Can you illuminate us please??? Whats that nice looking piece of steel???


----------



## mb165 (Sep 4, 2010)

Speed said:


> Can you illuminate us please??? Whats that nice looking piece of steel???


ADA superjet es-150


----------



## Green_Flash (Apr 15, 2012)

That is nice! Did you ever set up the 60p again?


----------



## chan1011 (Mar 17, 2014)

Wow you're pretty much all ADA gear, very fancy! The plants look amazing! 

Sent from my SGH-I337M using Tapatalk


----------



## mb165 (Sep 4, 2010)

hmm...


----------



## AquaAurora (Jul 10, 2013)

Whops. Well at lest the entire thing didn't break loose, float to the surface, and trap the fish in a very thin bit of water between plant and air.


----------



## mb165 (Sep 4, 2010)

I redid the tank after all the HC uprooted, switched to elatine hydropiper.
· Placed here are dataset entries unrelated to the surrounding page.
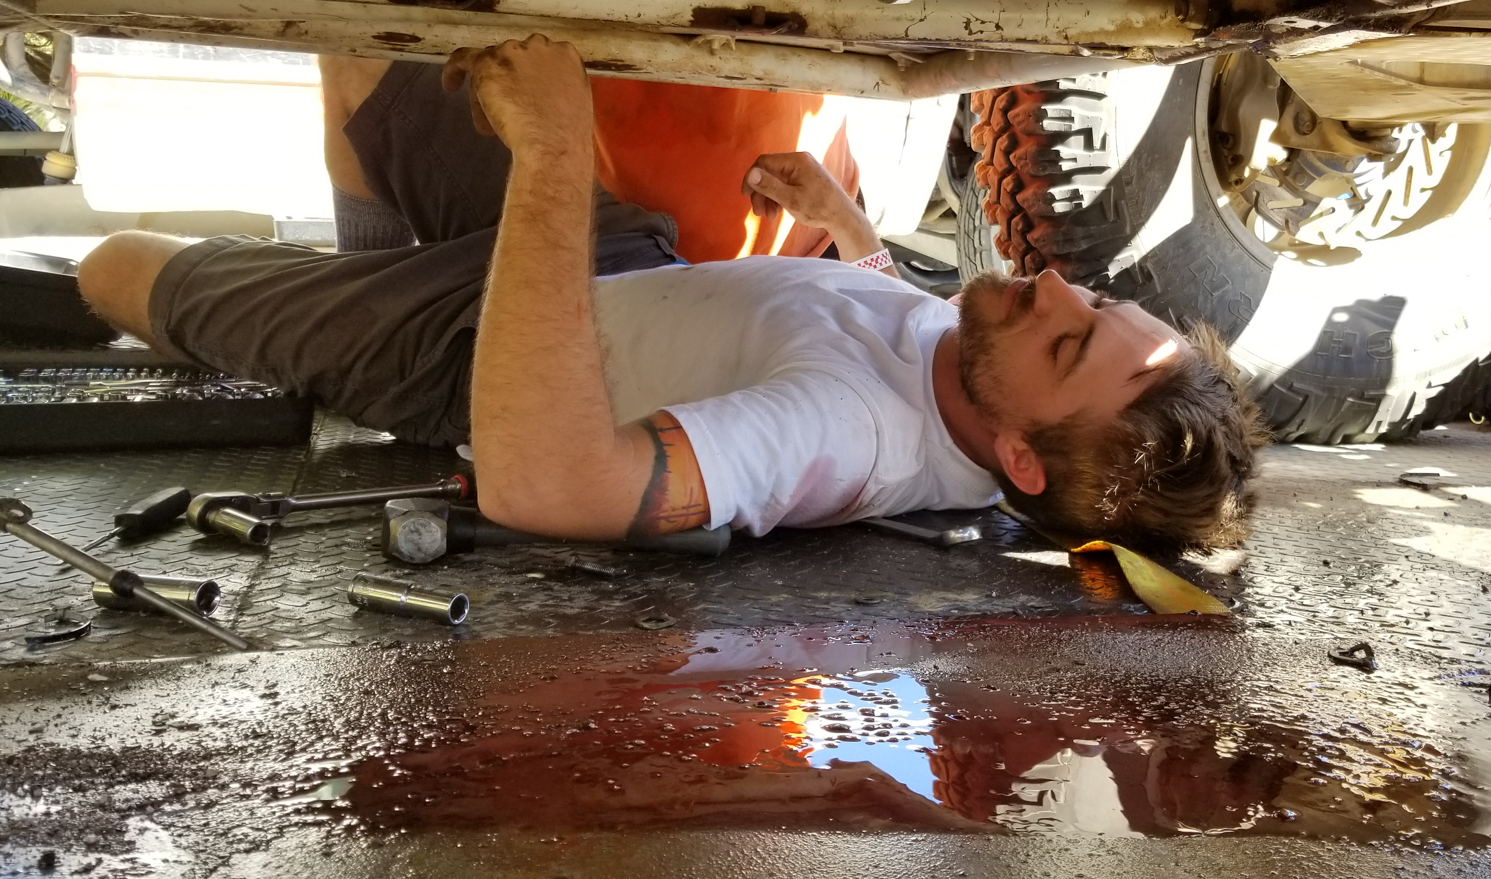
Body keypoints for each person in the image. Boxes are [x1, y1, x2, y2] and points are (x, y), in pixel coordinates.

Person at [75, 37, 1266, 551]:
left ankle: (353, 310)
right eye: (1101, 308)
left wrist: (551, 149)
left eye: (1069, 345)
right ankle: (359, 274)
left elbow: (554, 484)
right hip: (613, 258)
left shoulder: (839, 436)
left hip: (478, 346)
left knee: (116, 268)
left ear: (1017, 460)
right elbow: (896, 320)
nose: (1056, 288)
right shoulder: (970, 377)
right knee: (384, 61)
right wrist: (849, 229)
I also upgraded the stand to a cube cabinet.


----------



## mb165 (Sep 4, 2010)

About half of it's filled in.


----------



## mb165 (Sep 4, 2010)

It's been a while but the tank is still running now with UG.


----------



## randym (Sep 20, 2015)

It's beautiful.

What caused the earlier carpet to uproot like that?


----------



## mb165 (Sep 4, 2010)

randym said:


> It's beautiful.
> 
> What caused the earlier carpet to uproot like that?


Riccia had started growing throughout the carpet causing it to become buoyant and eventually uproot.


----------



## mb165 (Sep 4, 2010)

The tank is still running.


----------